The transportation industry faces unprecedented change powered by IoT technologies. Self-driving cars, connected traffic lights responding to traffic in real time and reducing road congestion, connected cars communicating with parking meters that direct drivers to the nearest available spot – all these smart technologies are aimed at optimizing infrastructure, mobility, and public services. Telcos are expected to play a significant role in advancing smart city services by expanding 5G networks and facilitating faster and more efficient connections.
Find out how a major Intellias project resulted in creating a powerful Internet of Things traffic congestion solution for a European client
Digital transformation has reached the healthcare industry too. More and more mobile healthcare devices are getting connected to IT infrastructure, so organizations are facing challenges with collecting and processing data.
For collecting and processing data in the healthcare sector, the Internet of Things comes in handy. It promises to cut costs, improve efficiency, and provide valuable insights into patients’ health. IoT devices can collect critical data and become tools to analyze and process information. Taking advantage of these technologies would help clinicians make more accurate diagnoses, gain better insight into patients’ health, and diagnose patients’ conditions in real time.
Smart homes and cities
The expansion of the smart home market is also highly anticipated in the near future. Fighting the climate crisis, improving the comfort of day-to-day living, and delivering more convenience in daily routines are where IoT will play the most significant role.
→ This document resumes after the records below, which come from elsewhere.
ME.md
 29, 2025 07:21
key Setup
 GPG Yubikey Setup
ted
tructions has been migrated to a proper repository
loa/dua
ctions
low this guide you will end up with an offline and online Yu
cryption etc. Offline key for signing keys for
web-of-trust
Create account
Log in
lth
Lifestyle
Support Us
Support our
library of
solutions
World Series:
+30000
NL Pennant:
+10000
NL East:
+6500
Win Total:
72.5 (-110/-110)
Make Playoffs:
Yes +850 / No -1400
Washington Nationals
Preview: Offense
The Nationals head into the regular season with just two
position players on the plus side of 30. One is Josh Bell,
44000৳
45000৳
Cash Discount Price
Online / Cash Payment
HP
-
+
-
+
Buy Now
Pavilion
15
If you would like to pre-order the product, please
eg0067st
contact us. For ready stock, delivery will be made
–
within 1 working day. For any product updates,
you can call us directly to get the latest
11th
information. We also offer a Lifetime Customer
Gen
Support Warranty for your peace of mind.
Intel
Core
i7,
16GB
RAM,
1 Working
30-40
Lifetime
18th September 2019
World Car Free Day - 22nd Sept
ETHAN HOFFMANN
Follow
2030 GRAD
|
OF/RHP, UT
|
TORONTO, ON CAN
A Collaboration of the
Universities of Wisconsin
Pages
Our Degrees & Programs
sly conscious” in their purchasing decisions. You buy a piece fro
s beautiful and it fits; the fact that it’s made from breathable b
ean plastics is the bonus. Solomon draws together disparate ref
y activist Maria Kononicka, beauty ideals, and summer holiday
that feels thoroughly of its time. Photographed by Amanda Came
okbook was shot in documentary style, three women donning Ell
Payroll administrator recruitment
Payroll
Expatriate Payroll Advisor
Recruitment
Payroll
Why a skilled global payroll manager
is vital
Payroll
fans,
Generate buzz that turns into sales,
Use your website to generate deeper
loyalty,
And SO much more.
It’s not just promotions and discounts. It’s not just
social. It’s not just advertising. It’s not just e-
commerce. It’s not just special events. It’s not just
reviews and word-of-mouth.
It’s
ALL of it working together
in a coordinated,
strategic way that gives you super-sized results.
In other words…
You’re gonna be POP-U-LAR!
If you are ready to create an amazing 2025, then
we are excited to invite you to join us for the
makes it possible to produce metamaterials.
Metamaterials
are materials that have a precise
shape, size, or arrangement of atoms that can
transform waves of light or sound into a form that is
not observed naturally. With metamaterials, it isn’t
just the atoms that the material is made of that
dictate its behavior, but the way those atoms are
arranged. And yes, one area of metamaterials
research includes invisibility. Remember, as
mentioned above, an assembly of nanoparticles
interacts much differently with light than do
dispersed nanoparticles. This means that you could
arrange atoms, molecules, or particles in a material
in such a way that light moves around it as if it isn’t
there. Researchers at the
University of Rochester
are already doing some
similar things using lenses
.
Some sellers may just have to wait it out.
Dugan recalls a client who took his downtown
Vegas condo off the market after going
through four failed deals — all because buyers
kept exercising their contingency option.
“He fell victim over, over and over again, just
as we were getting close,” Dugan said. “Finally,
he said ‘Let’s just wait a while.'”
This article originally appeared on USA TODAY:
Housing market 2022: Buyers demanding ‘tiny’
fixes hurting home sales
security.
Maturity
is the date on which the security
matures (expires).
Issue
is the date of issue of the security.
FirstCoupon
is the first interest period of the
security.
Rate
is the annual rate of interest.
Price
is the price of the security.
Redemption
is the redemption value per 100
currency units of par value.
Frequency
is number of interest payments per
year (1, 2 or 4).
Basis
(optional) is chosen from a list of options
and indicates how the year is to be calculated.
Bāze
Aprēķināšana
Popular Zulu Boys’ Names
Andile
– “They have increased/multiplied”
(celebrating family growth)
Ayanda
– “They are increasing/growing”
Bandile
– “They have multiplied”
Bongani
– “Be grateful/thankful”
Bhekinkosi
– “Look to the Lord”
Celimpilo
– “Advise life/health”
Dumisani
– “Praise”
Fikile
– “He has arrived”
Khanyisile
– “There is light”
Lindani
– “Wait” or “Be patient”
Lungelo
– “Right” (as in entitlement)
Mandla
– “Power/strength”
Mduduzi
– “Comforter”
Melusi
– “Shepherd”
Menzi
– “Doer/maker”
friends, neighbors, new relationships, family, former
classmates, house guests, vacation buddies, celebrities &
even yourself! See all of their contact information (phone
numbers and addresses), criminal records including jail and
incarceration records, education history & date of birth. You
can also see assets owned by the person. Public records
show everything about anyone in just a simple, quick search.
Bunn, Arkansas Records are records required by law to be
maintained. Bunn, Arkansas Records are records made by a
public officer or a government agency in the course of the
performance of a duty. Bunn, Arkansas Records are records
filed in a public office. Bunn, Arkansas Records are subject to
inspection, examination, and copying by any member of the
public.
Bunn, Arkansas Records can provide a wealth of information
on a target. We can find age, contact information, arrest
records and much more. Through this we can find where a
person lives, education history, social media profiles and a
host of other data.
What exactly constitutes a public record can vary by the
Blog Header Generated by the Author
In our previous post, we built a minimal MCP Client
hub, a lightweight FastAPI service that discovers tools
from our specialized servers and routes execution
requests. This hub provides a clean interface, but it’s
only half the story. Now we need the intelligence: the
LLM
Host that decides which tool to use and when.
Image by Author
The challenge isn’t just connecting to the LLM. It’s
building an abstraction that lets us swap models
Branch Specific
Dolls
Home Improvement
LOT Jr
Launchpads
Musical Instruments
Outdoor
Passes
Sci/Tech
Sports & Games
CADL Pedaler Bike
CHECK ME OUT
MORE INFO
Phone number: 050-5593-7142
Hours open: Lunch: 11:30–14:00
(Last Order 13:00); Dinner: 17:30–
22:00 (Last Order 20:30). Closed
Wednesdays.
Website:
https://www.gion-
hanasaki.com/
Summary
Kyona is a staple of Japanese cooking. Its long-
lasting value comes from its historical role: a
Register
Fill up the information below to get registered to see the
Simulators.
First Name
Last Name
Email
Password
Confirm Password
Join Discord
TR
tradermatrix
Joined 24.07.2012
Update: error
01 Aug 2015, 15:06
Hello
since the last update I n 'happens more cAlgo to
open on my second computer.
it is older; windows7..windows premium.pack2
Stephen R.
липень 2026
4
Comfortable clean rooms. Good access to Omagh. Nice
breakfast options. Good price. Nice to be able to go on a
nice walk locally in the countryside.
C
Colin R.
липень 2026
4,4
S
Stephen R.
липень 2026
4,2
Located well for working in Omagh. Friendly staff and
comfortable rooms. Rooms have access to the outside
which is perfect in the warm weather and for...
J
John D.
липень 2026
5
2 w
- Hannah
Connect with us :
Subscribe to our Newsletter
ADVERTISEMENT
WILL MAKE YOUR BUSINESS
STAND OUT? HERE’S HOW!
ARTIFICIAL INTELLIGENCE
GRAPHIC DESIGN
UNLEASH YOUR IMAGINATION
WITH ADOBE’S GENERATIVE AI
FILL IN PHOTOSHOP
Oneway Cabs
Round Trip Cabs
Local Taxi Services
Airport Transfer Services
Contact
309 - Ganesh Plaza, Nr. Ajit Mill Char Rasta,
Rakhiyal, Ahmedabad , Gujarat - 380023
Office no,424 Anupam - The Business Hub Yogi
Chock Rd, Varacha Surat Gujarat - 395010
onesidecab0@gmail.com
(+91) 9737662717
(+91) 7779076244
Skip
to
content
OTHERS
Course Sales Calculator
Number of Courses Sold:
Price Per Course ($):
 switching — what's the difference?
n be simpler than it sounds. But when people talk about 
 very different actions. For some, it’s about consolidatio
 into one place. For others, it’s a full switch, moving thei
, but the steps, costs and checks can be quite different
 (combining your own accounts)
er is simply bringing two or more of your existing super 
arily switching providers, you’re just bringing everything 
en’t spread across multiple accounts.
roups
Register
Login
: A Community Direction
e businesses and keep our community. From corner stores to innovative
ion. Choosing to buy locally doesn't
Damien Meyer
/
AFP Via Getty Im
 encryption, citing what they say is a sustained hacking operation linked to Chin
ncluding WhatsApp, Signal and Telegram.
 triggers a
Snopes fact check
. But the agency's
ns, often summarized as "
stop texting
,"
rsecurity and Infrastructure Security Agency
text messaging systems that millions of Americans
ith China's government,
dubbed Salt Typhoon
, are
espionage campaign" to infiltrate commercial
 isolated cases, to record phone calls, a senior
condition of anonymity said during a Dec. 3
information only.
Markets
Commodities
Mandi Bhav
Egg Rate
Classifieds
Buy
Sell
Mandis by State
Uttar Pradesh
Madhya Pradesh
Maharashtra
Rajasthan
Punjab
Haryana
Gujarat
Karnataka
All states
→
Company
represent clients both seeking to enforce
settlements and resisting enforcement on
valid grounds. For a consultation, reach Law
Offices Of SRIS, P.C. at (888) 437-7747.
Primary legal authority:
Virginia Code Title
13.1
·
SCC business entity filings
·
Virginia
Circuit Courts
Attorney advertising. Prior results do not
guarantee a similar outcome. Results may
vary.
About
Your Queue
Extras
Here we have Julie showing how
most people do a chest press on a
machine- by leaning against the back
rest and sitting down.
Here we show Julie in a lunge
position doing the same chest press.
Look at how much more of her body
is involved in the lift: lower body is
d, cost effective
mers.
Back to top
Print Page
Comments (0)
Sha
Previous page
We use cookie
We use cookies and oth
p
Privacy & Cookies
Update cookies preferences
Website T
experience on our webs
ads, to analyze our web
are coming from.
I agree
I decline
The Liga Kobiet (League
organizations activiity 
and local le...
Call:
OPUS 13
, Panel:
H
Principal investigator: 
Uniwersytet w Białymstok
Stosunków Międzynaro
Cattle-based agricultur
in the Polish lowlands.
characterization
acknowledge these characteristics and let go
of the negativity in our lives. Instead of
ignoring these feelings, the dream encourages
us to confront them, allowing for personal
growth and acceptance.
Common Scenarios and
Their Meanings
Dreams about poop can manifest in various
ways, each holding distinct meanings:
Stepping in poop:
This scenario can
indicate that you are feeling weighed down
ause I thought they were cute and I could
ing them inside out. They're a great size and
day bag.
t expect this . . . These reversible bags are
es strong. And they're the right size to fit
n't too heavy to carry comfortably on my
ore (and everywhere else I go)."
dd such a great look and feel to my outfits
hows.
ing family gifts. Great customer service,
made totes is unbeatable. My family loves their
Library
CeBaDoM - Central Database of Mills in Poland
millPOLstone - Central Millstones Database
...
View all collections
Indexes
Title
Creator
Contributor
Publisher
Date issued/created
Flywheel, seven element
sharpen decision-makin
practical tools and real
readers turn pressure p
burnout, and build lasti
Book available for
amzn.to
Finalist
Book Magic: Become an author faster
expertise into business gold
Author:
Companies monetizing IoT data need to step outside the device box and start thinking more as service providers. Consumers tend to buy and experience one device at a time, while telcos can’t keep producing separate services for all of them. Companies have to start seeing the entire emerging ecosystem and plan on their services to support it.
Monetizing IoT: foresight and possible perspectives
Telcos are promised great possibilities in terms of monetizing IoT. In the age of fifth-generation networking technologies, the expansion of IoT networks, and the development of the smart living concept, data is becoming the new oil. Collecting, processing, and visualizing it is the key to gaining revenue.
Still, one huge question remains: data security. All ecosystem partners have to ensure data availability, integrity, confidentiality, and accountability. Telcos so far have enjoyed a highly trusted position with their customers, even exceeding the level of trust in financial institutions and governments in some countries.
With the instant increase in IoT adoption come new threats to consumers’ data across networks and devices. A huge amount of confidential personal information can at once become vulnerable to hacking attacks.
Telcos are in the best position among other industries to start developing initiatives and services that focus on increasing trust in customers and the security of personal data. Still, they need to adopt best-fitting technologies such as the blockchain, cloud services, AI, and security approaches.